Zstandard has allowed negative compressions since 2018:
@paramon , are you able to accept this pull request that I submitted in March 2022?
If @paramon is not able to respond, how should we proceed with updating the Zstandard HDF5 plugin? I notice that he has not had any Github activity since May 2019.
Thanks @kittisopikulm for bringing this up. Since we are not talking about a giant piece of code, perhaps we (The HDF Group) can adopt a fork, and move forward from there. Let me talk to my colleagues!
You have a fork that is different then the current zstandard. We do use forks of some compression libs so that we can build from source with cmake. We could create a compression repo in github for “HDF” alterations. I have always noted my changes in a README.HDF file.

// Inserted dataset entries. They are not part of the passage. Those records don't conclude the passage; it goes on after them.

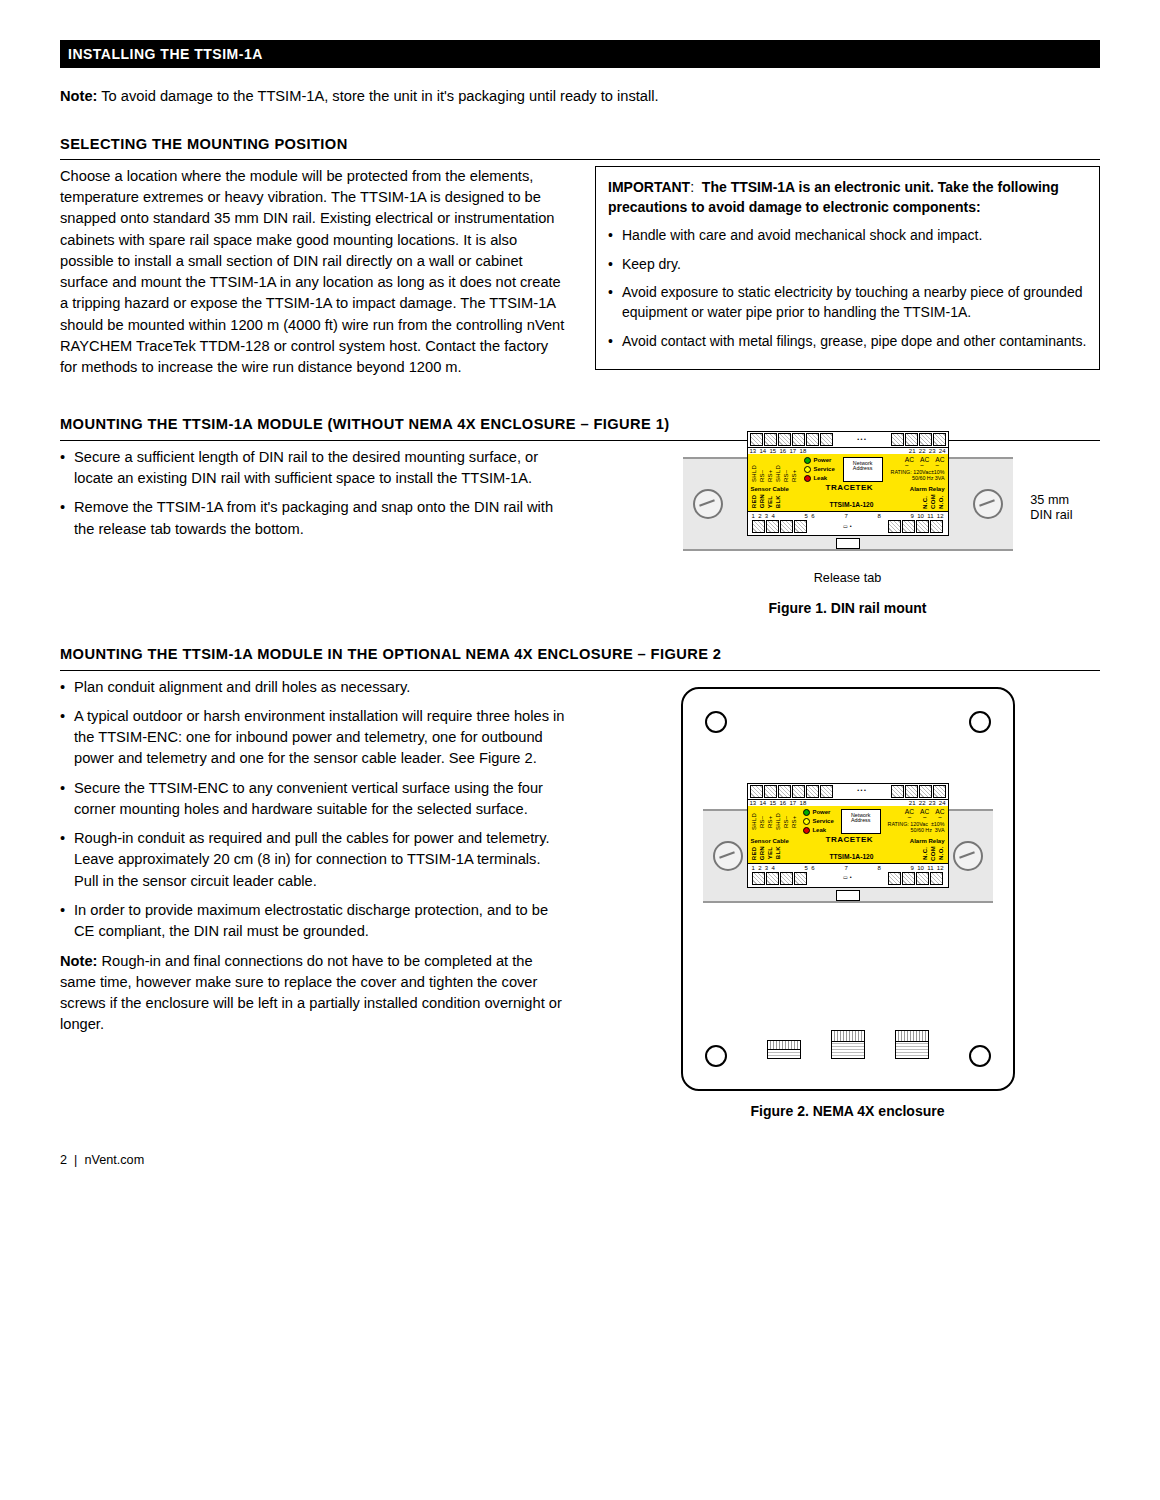INSTALLING THE TTSIM-1A
Note: To avoid damage to the TTSIM-1A, store the unit in it's packaging until ready to install.
SELECTING THE MOUNTING POSITION
Choose a location where the module will be protected from the elements, temperature extremes or heavy vibration. The TTSIM-1A is designed to be snapped onto standard 35 mm DIN rail. Existing electrical or instrumentation cabinets with spare rail space make good mounting locations. It is also possible to install a small section of DIN rail directly on a wall or cabinet surface and mount the TTSIM-1A in any location as long as it does not create a tripping hazard or expose the TTSIM-1A to impact damage. The TTSIM-1A should be mounted within 1200 m (4000 ft) wire run from the controlling nVent RAYCHEM TraceTek TTDM-128 or control system host. Contact the factory for methods to increase the wire run distance beyond 1200 m.
IMPORTANT: The TTSIM-1A is an electronic unit. Take the following precautions to avoid damage to electronic components:
Handle with care and avoid mechanical shock and impact.
Keep dry.
Avoid exposure to static electricity by touching a nearby piece of grounded equipment or water pipe prior to handling the TTSIM-1A.
Avoid contact with metal filings, grease, pipe dope and other contaminants.
MOUNTING THE TTSIM-1A MODULE (WITHOUT NEMA 4X ENCLOSURE – FIGURE 1)
Secure a sufficient length of DIN rail to the desired mounting surface, or locate an existing DIN rail with sufficient space to install the TTSIM-1A.
Remove the TTSIM-1A from it's packaging and snap onto the DIN rail with the release tab towards the bottom.
• • •
13 14 15 16 17 18 21 22 23 24
SHLD RS– RS+ SHLD RS– RS+
Power
Service
Leak
Network
Address
AC
~AC
~AC
~
RATING: 120Vac±10%
50/60 Hz 3VA
Sensor Cable TRACETEK Alarm Relay
RED GRN YEL BLK
TTSIM-1A-120
N.C. COM N.O.
1 2 3 4 5 6 7 8 9 10 11 12
▭ •
35 mm
DIN rail
Release tab
Figure 1. DIN rail mount
MOUNTING THE TTSIM-1A MODULE IN THE OPTIONAL NEMA 4X ENCLOSURE – FIGURE 2
Plan conduit alignment and drill holes as necessary.
A typical outdoor or harsh environment installation will require three holes in the TTSIM-ENC: one for inbound power and telemetry, one for outbound power and telemetry and one for the sensor cable leader. See Figure 2.
Secure the TTSIM-ENC to any convenient vertical surface using the four corner mounting holes and hardware suitable for the selected surface.
Rough-in conduit as required and pull the cables for power and telemetry. Leave approximately 20 cm (8 in) for connection to TTSIM-1A terminals. Pull in the sensor circuit leader cable.
In order to provide maximum electrostatic discharge protection, and to be CE compliant, the DIN rail must be grounded.
Note: Rough-in and final connections do not have to be completed at the same time, however make sure to replace the cover and tighten the cover screws if the enclosure will be left in a partially installed condition overnight or longer.
• • •
13 14 15 16 17 18 21 22 23 24
SHLD RS– RS+ SHLD RS– RS+
Power
Service
Leak
Network
Address
AC
~AC
~AC
~
RATING: 120Vac ±10%
50/60 Hz 3VA
Sensor Cable TRACETEK Alarm Relay
RED GRN YEL BLK
TTSIM-1A-120
N.C. COM N.O.
1 2 3 4 5 6 7 8 9 10 11 12
▭ •
Figure 2. NEMA 4X enclosure
2 | nVent.com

Add a HDF5 filter plugin to the hdf5_plugins project. That is easily doable if the filter plugin file exists and I can just use a tar.gz file (or git repo) for the compression library ExternalProject build.
I am not forking Zstandard library or proposing to do so. That repository lives at https://github.com/facebook/zstd. In our testing, the compression is generally applicable and tunable to achieve high speeds and/or high compression ratio. Additionally, the implementation of the Zstandard-HDF5 plugin is compatible with the implementation in Zarr/numcodecs. Thus we are very interested in the capabilities of this compression codec.
Currently, the registered Zstandard plugin for HDF5 with filter ID 32015 is assigned to Andrey Paramonov(@paramon). I am proposing to change this registration.
Six months ago I proposed a pull request to allow for negative compression levels:
There are other features of the upstream library from Meta such as dictionary compression that would be great to enable.
In summary, the original registrant of the Zstandard plugin for HDF5 appears to no longer be available with no activity for more than three years. The upstream Zstandard library from Meta has gained new capabilities since then. In order to update this plugin, I propose to change the registration.
If HDF Group would like to adopt this plugin directly or incorporate it into the main code base, that would be amazing. I would then send my pull requests there.
After some discussion and code investigation, I think I understand the problem.
I can easily incorporate this filter into our hdf5_plugins repo. I will copy the filter code and format it to fit our filter plugins convention. Add some testing code. Pull in a specific version of the ZStandard compression for compiling and packaging.
Of course we will need to get the legal attribution correct for the original code and any other contributions.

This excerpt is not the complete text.